Architecture and Processing Flow
================================

This page describes the contributor-facing architecture of ``irdl`` and the conceptual flow of
a ``Dataset.get(...)`` call. We focus on the extension points rather than every private implementation detail.

Core architecture
-----------------

``BaseDataset``
   The core abstraction for all Datasets. See :class:`~irdl.base.BaseDataset`. It defines the shared ``get`` pipeline:
   common parameter validation, cache path handling, retrieval/process orchestration, SOFA verification, and output
   conversion.

Optional Dataset Family classes
   When multiple Datasets share dataset-specific steps in the get pipeline (see :ref:`get-processing-flow`), a Dataset
   Family class can be introduced to lift that shared logic into an intermediate base class. Do this only when the
   behaviour is genuinely shared; otherwise keep it in the individual Dataset class.

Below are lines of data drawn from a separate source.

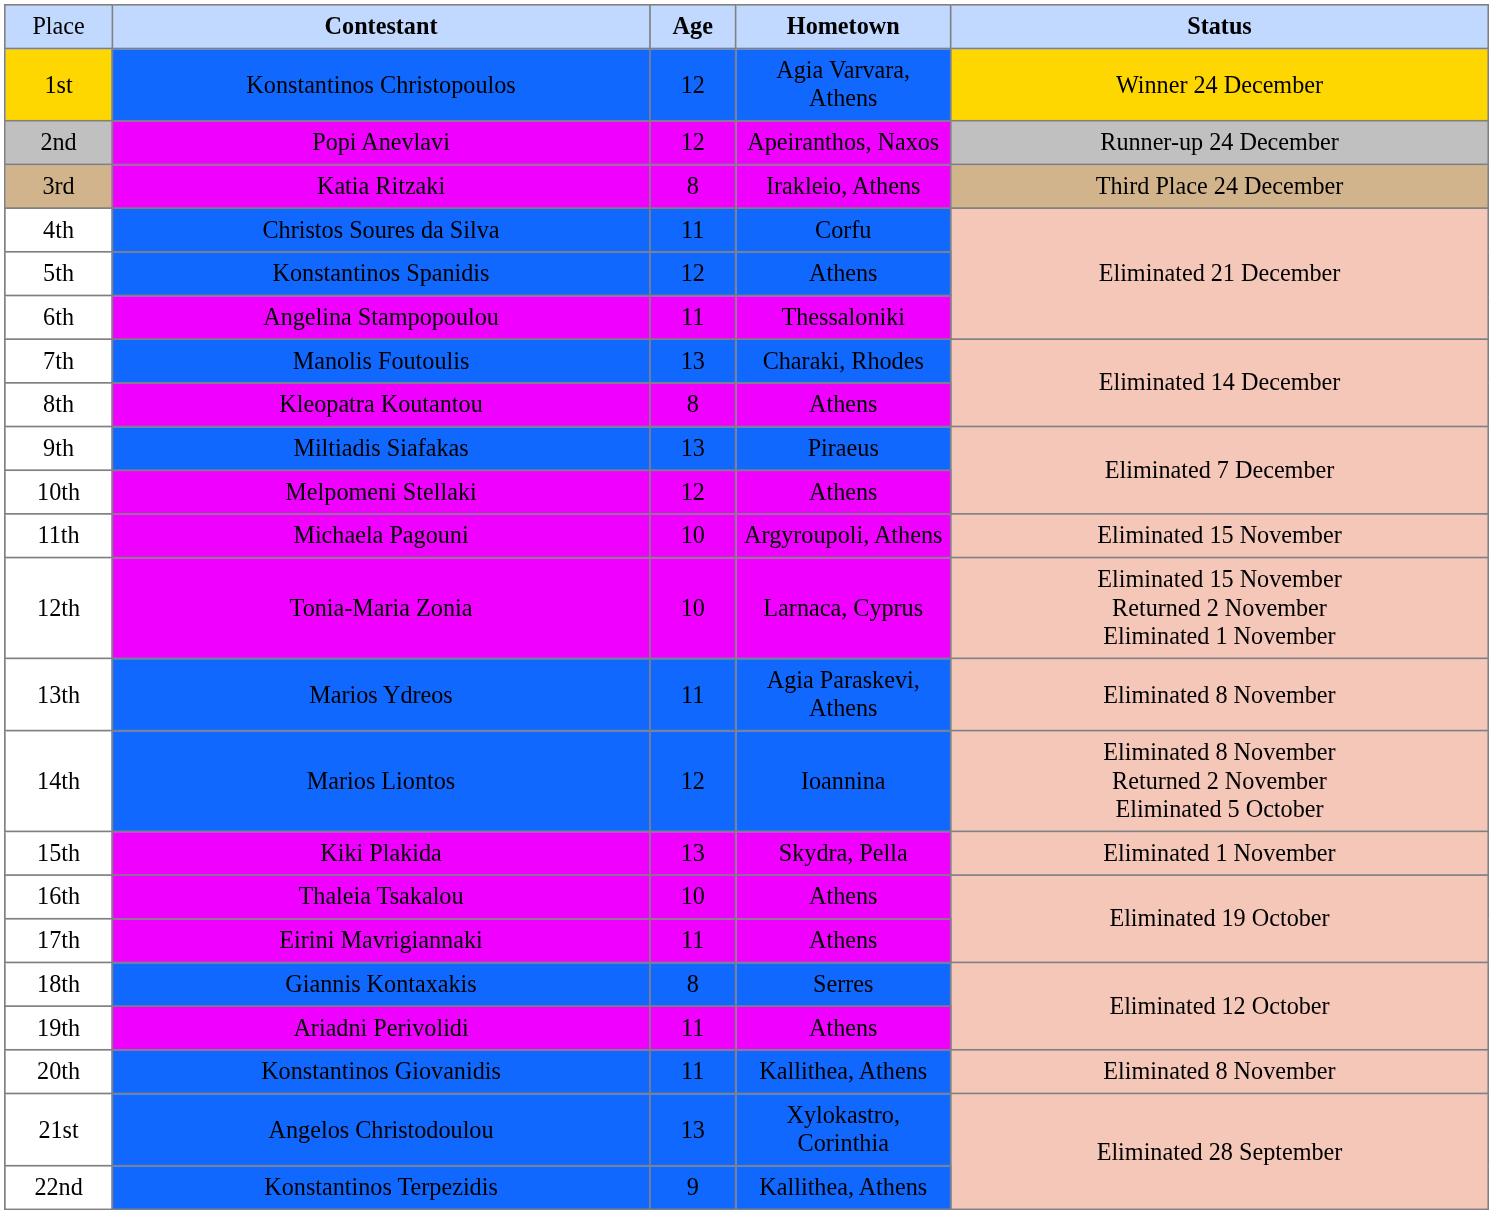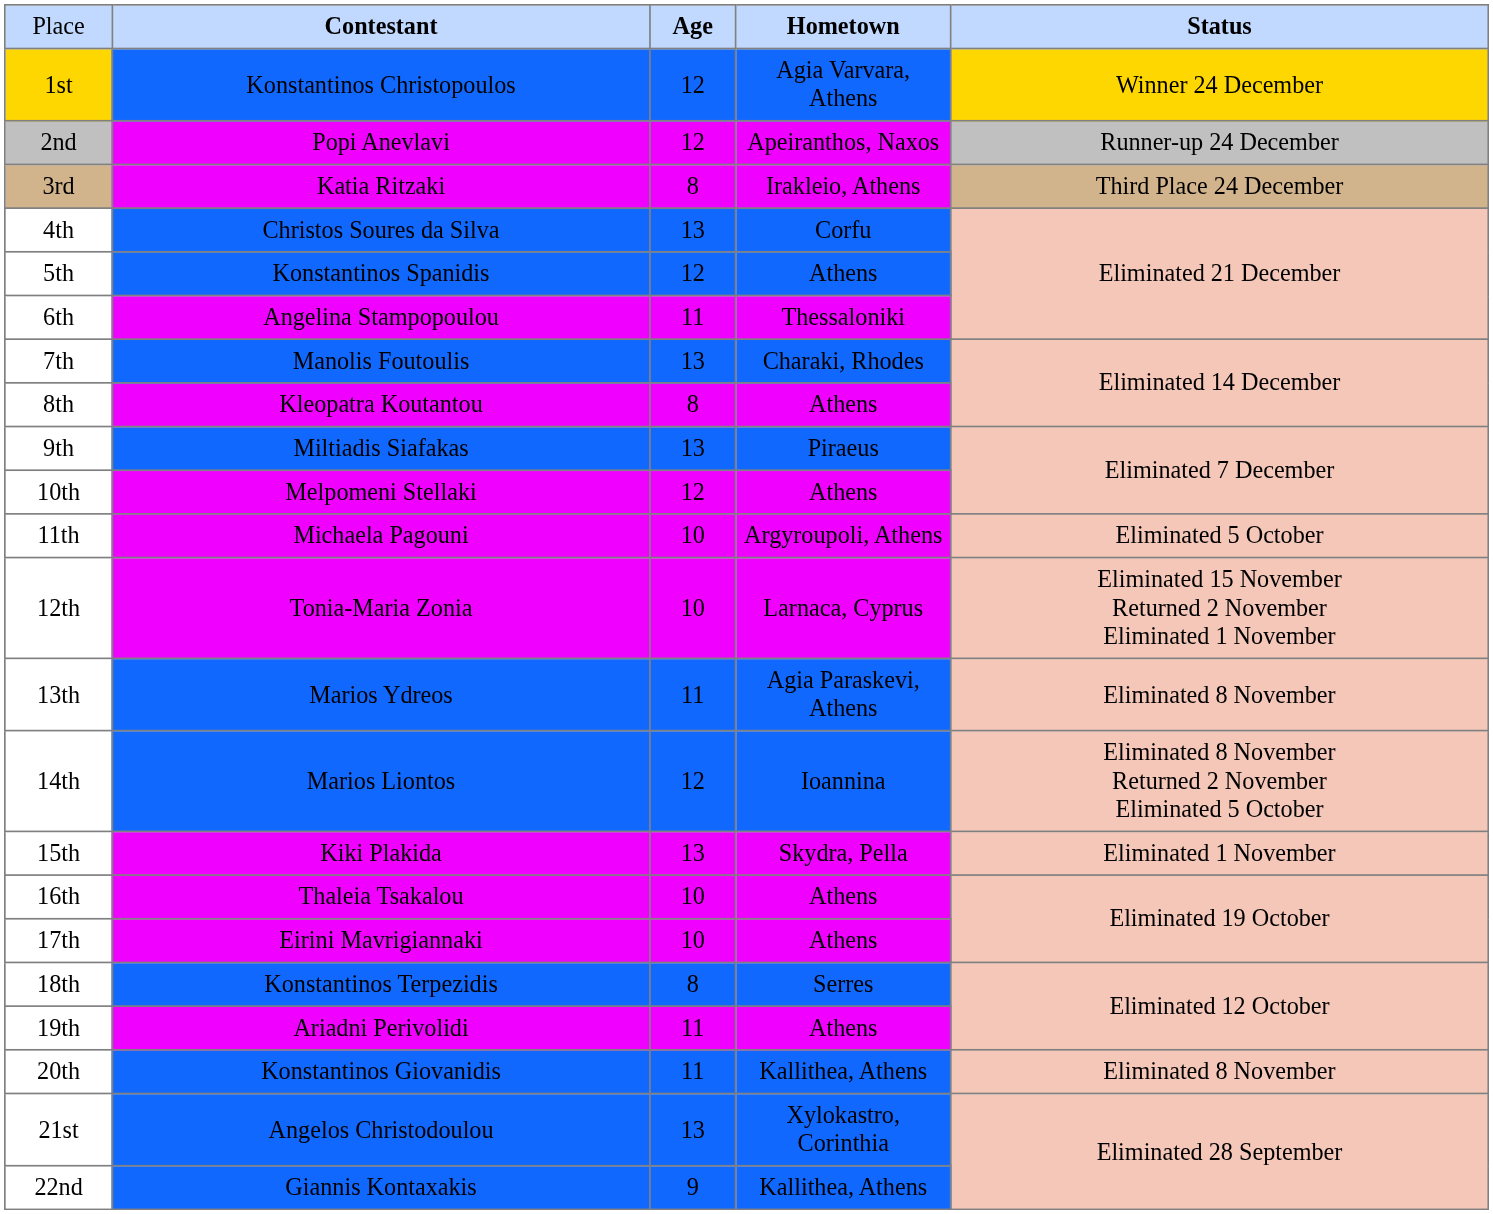4th | column 3: 11 -> 13
11th | column 5: Eliminated 15 November -> Eliminated 5 October
17th | column 3: 11 -> 10
18th | column 2: Giannis Kontaxakis -> Konstantinos Terpezidis
22nd | column 2: Konstantinos Terpezidis -> Giannis Kontaxakis
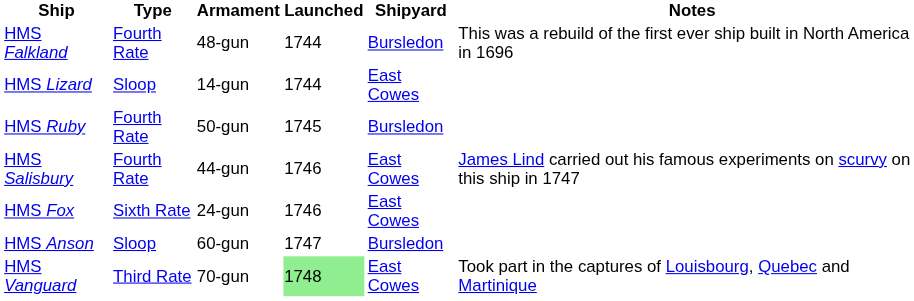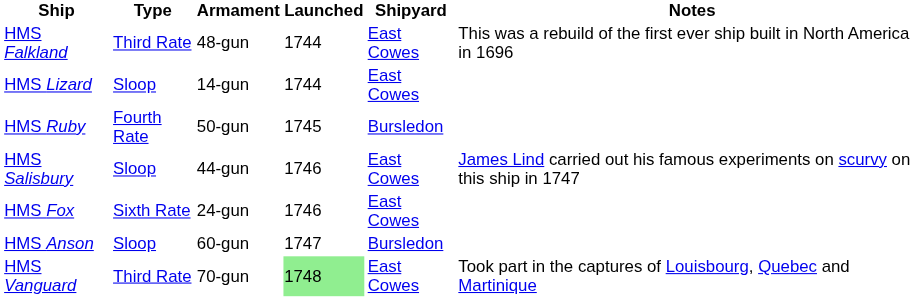HMS Falkland | Type: Fourth Rate -> Third Rate
HMS Falkland | Shipyard: Bursledon -> East Cowes
HMS Salisbury | Type: Fourth Rate -> Sloop
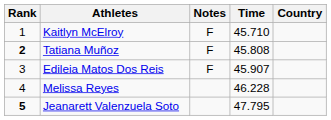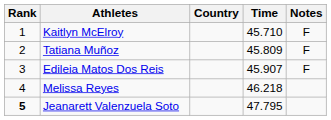columns swapped: Country <-> Notes
Tatiana Muñoz | Rank: bold -> normal
Tatiana Muñoz | Time: 45.808 -> 45.809
Melissa Reyes | Time: 46.228 -> 46.218
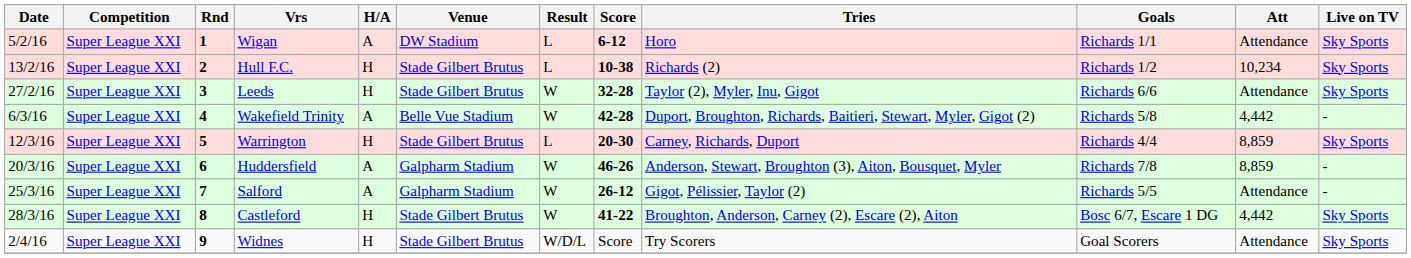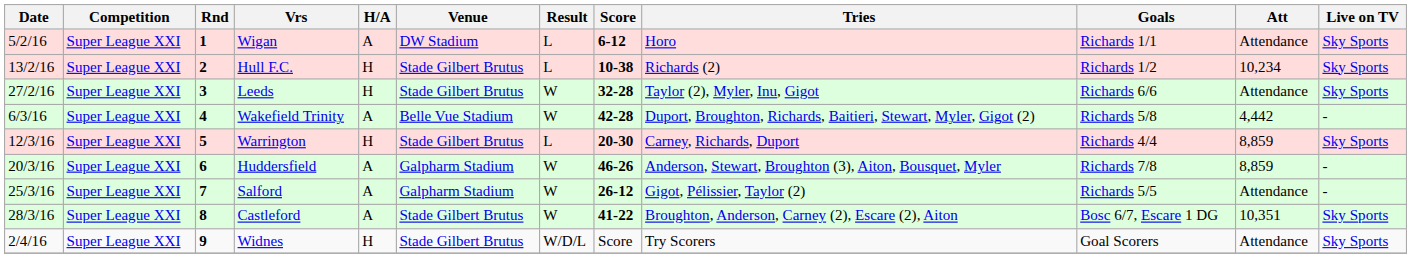Castleford | H/A: H -> A
Castleford | Att: 4,442 -> 10,351
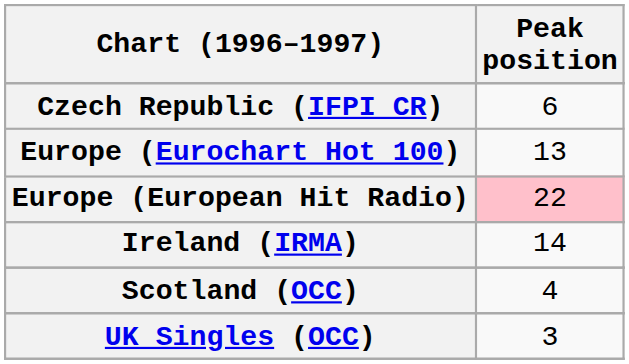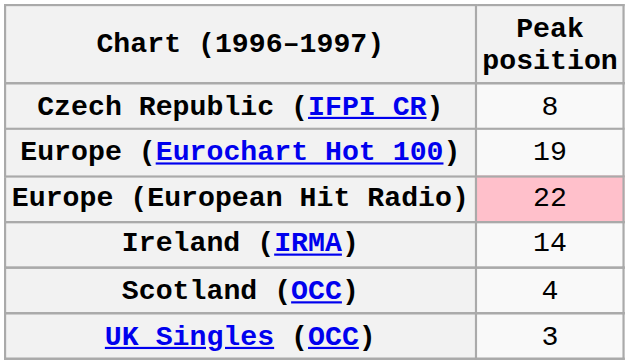Czech Republic (IFPI CR) | Peak position: 6 -> 8
Europe (Eurochart Hot 100) | Peak position: 13 -> 19
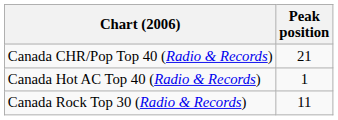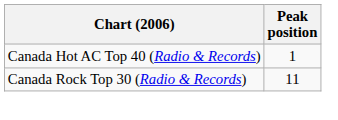- row: Canada CHR/Pop Top 40 (Radio & Records) | 21
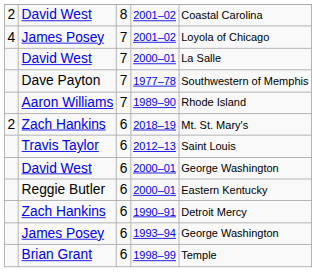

Individual Dataset classes
   Each Dataset is implemented as an individual class. Its typed ``get()`` classmethod delegates to the shared pipeline,
   while the class itself implements that pipeline's dataset-specific steps (see :ref:`get-processing-flow`). The typed
   signature and NumPy-style docstring are also used to generate CLI parameters and help text automatically.

Support modules
   Retrieval/repository helpers, CLI generation, logging/progress helpers, and small utility functions live outside the
   Dataset classes.

Class hierarchy:

.. code-block:: text

   BaseDataset
   └── Optional Dataset Family class
       └── Individual Dataset class

Cache stages
------------

``irdl`` uses three canonical Cache Stages:

1. ``provider``

   Files exactly as the Dataset Provider delivers them.

2. ``ingest``

   The single ingest-ready file that ``irdl`` can read into the internal SOFA representation.

3. ``output``

   Files produced by converting the internal SOFA representation to disk-based
   Output Formats.

Use these names in code comments and documentation. "Ingest-ready" is an adjective for a
file in the ``ingest`` stage, not a separate stage name.

.. _get-processing-flow:

``get`` processing flow
-----------------------

A public ``Dataset.get(...)`` call delegates to the shared :class:`~irdl.base.BaseDataset` flow:

.. code-block:: text

   Dataset.get(...)
     └─ BaseDataset._get(...)
         ├─ validate common and Dataset-specific parameters
         ├─ resolve provider / ingest / output paths
         ├─ [optional] raw output: retrieve provider artifact and return it
         ├─ reuse cached output if available
         ├─ reuse ingest file if available
         ├─ retrieve provider artifact if needed
         ├─ [optional] process provider file(s) into ingest file
         ├─ ingest to internal SOFA representation
         ├─ verify and upgrade SOFA convention
         └─ convert SOFA → requested Output Format

Each Dataset has the following extension points:

``_validate_params()``
   Mandatory. Validate Dataset-specific parameters and invalid parameter combinations.

``_source_filename()``
   Mandatory. Return the canonical basename for the ingest-ready file.

``_download()``
   Mandatory. Acquire provider-stage file(s) and return the primary provider artifact.

``_process()``
   Optional. Transform provider-stage files into the single ingest-ready file. The default
   implementation skips processing and handles simple single-file promotion 
   from ``provider`` to ``ingest``.

``_ingest()``
   Mandatory. Read the ingest-ready file and return the internal SOFA representation.

``_to_output()``
   Optional. Conversion methods normally stay in :class:`~irdl.base.BaseDataset`. New Datasets should not implement
   output-specific conversion unless the shared conversion layer itself needs to change.

Output behavior
---------------

``output_format="raw"`` returns the provider-stage artifact before ``irdl`` processing. For
all other Output Formats, ``irdl`` ingests the data to SOFA first and then converts from SOFA
to the requested representation. See the public class docs in :doc:`/reference/python_api`.

When ``export_dir`` is provided, ``irdl`` copies the requested artifact to the Export Directory.
The cache remains intact so later calls can reuse provider, ingest, or output artifacts.